> Supplied data
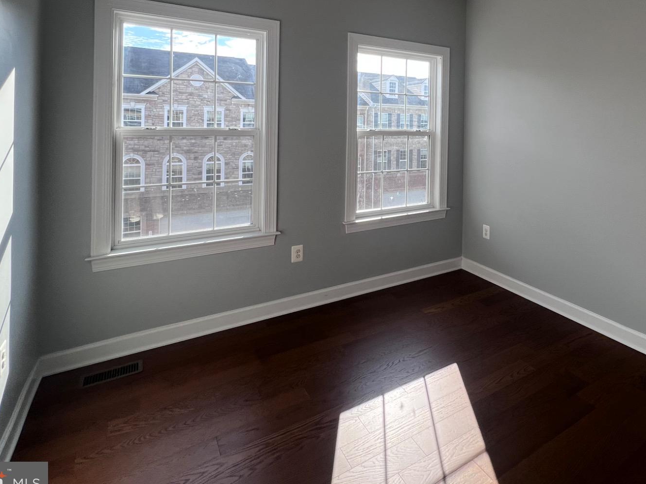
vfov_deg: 62.7
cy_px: 129
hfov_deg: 79.4
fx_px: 373
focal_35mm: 20
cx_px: 424
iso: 32
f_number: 1.8
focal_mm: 1.57
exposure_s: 1/288
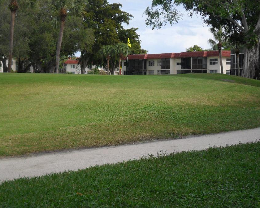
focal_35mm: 88
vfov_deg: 17.5
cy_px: 90
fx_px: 677
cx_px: 123
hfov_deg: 21.7
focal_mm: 13.2
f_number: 3.9
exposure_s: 1/750
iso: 100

> Task brief
Write every record out again exactly as written. Pictures don't belong in the copy.

> Answer to this problem
vfov_deg: 62.7
cy_px: 129
hfov_deg: 79.4
fx_px: 373
focal_35mm: 20
cx_px: 424
iso: 32
f_number: 1.8
focal_mm: 1.57
exposure_s: 1/288
focal_35mm: 88
vfov_deg: 17.5
cy_px: 90
fx_px: 677
cx_px: 123
hfov_deg: 21.7
focal_mm: 13.2
f_number: 3.9
exposure_s: 1/750
iso: 100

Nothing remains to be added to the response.